## Excerpted text
########

Last updated on Jun 13, 2022

“Creative Citizens” courses build students' skills in creative activism and civic engagement. Course topics may include social justice, environmental activism, civic or political engagement, activist movements, forms of protest, social practice, community engagement, design activism, and more.


MARCH-6020-1: M'Arch Studio 2

Bz (Brenda) Zhang and Kevin Bernard Moultrie Daye

“EXTRAORTHOGRAPHICS: Drawing Histories and Futures into Architectural Production” is a retooling of the typical Introduction to Architecture studio to center condition and context not simply as a surface understanding of the surrounding buildings and current environment, but as a deep historical dive into from pre-colonization to present day, and to bring all of the racial, socioeconomic and cultural information embedded in the site to the forefront.

MARCH-6500-2: HT: Spaces of Extraction

ARCHT-5500-1: HT: Spaces of Extraction

James Graham

This history/theory seminar will look at the architecture of extraction—the buildings, infrastructures, logistical networks, and landscapes that have driven resource consumption and fossil capitalism.... Across the semester, will be attending to the connections between the fields of architecture, geology, political economy, and ecological thought. How might atmospheric data, settler colonialism, labor struggles, resource geology, racial capitalism, and corporate globalization be read through architectural sites and landscapes? And how might an abolitionist approach to these various modes of extraction help us rethink architecture?

MARCH-6800-1: UR: Urban Imaginaries

ARCHT-5800-1: UR: Urban Imaginaries

Janette Kim

We will focus on four themes and spend three weeks on each to unpack its historic contexts and counter-narratives. “Property” looks at the way land has been parceled and commodified—from the Jeffersonian Grid to what Rem Koolhaas has called the culture of congestion. “Equity” explores systems of racial and class discrimination, from red-lining to gentrification. “Ecology” assesses urbanism’s attitude towards environment across theories of the Garden City movement, sustainability and climate risk. Lastly, “Economy” examines the distribution of wealth and resources by real estate development, Neoliberal planning, labor and work. 

Community Arts

DIVST-2000-8: Art & Society

DIVST-3000-15: Art & Society

COMAR-3700-1: Community Practice Workshop 2: Art & Society

COMAR-2700-1: Community Practice Workshop 1: Art & Society

Aaron Gach

This course will be an investigation of art and artists working in communities, working collaboratively, working in partnership with local, national and international agencies, and those who address civil and human rights. This course addresses the need to better prepare art students for active and participatory roles of leadership in a multicultural society.

########

## Dataset extract

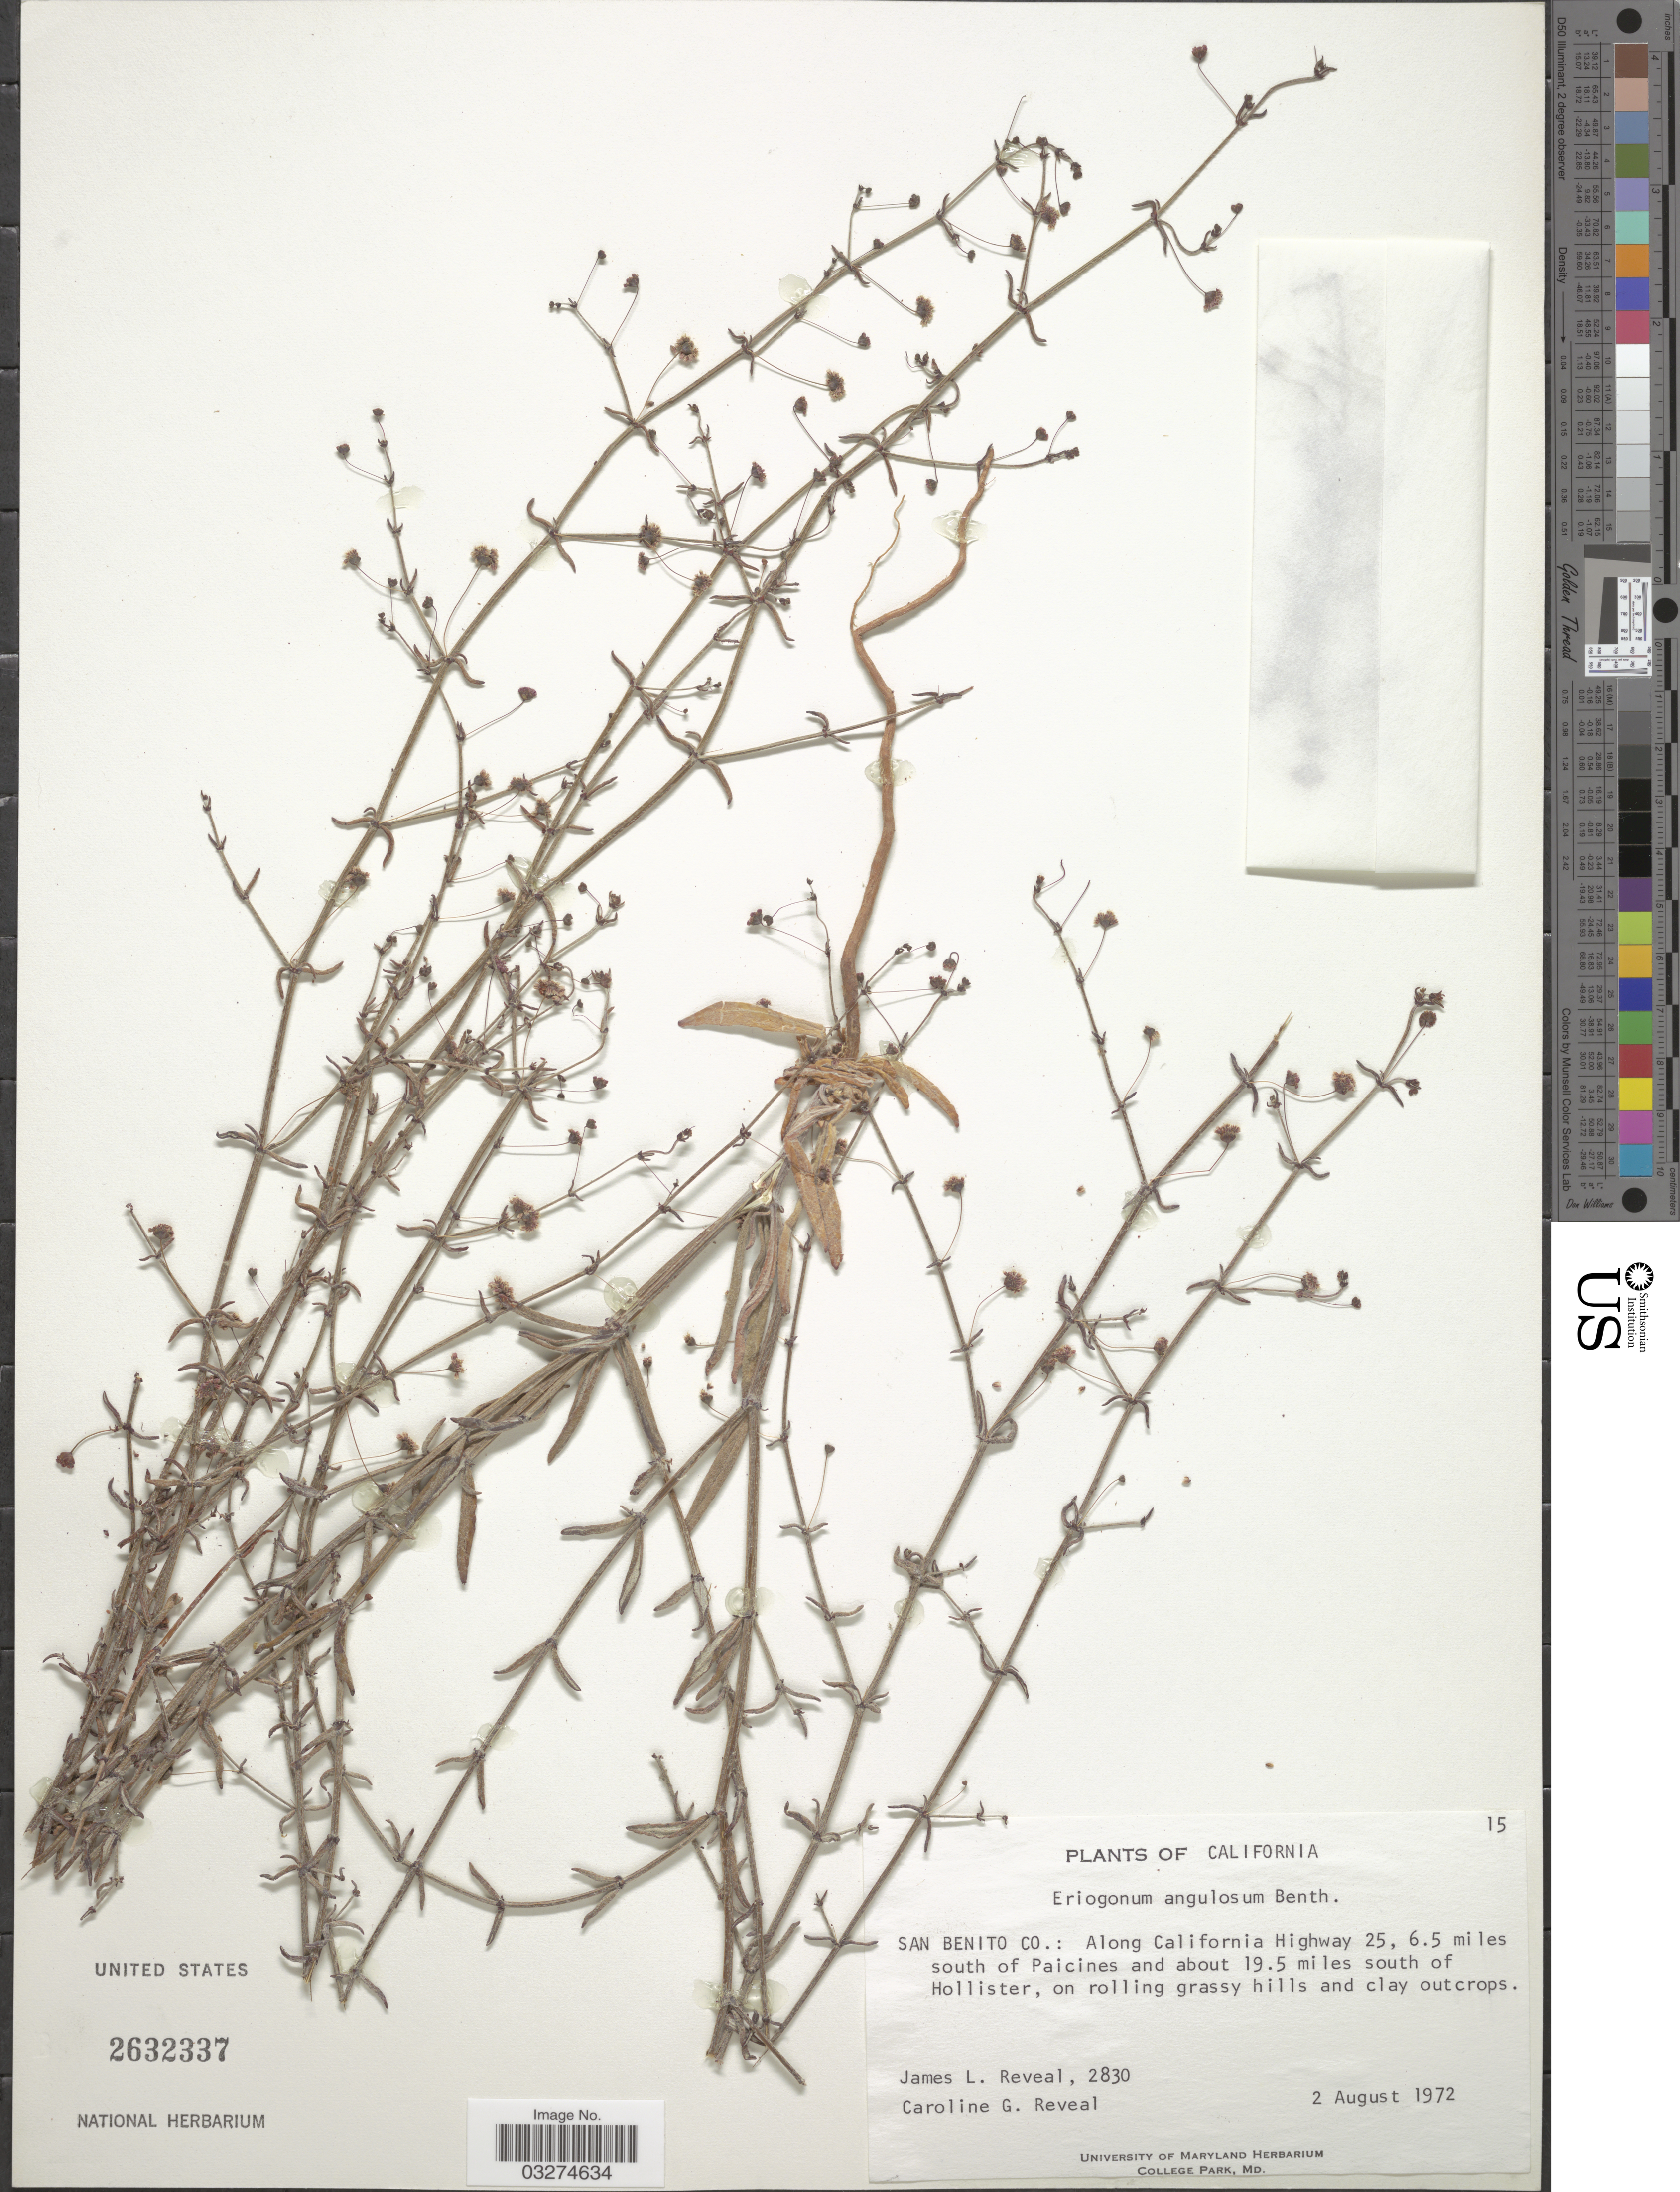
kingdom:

########

## Goal A
Rewrite the stretch of the Creative Citizens course listing from "This course will" through "a multicultural society.", putting "design students" in place of "art students".
## Goal B
Pick up the Creative Citizens course listing after its last sentence and keep writing it.

## Exercise response A
This course will be an investigation of art and artists working in communities, working collaboratively, working in partnership with local, national and international agencies, and those who address civil and human rights. This course addresses the need to better prepare design students for active and participatory roles of leadership in a multicultural society.

## Exercise response B
Critical Ethnic Studies

DIVSM-2000-10: A History of US People of Color

DIVSM-3000-12: A History of US People of Color

Melinda De Jesus

Analyzing the entangled histories of colonialism, slavery, imperialism, racism, disenfranchisement, and labor, we will examine how different peoples become "American." We will focus on the racialization of American Indians, African Americans, Chicanos and Latinos, and Asian Americans with regard to conceptions of identity and citizenship across multiple categories of difference including gender, class, ethnicity, and sexuality. We will delve specifically into the histories of Oakland's communities of color, and study their stories of resistance, struggle, and triumph.

DIVSM-2000-3: 'Tryin' to Get Free': Foundations and Futures of Intersectionality

DIVSM-3000-13: 'Tryin' to Get Free': Foundations and Futures of Intersectionality

SSHIS-3000-7: 'Tryin' to Get Free': Foundations and Futures of Intersectionality

Rekia Jibrin

This course explores critical Black feminist thought. Using an intersectional approach, we will explore a breadth of work produced by and about Black women who too often lose their rightful place as leaders of revolution and struggle. Upon studying the practice and revolutionary politics of women who not only criticized capitalism but also challenged it, what frameworks of analysis do we gain from them that we can use to make sense of our contemporary moment? What limitations do we still face?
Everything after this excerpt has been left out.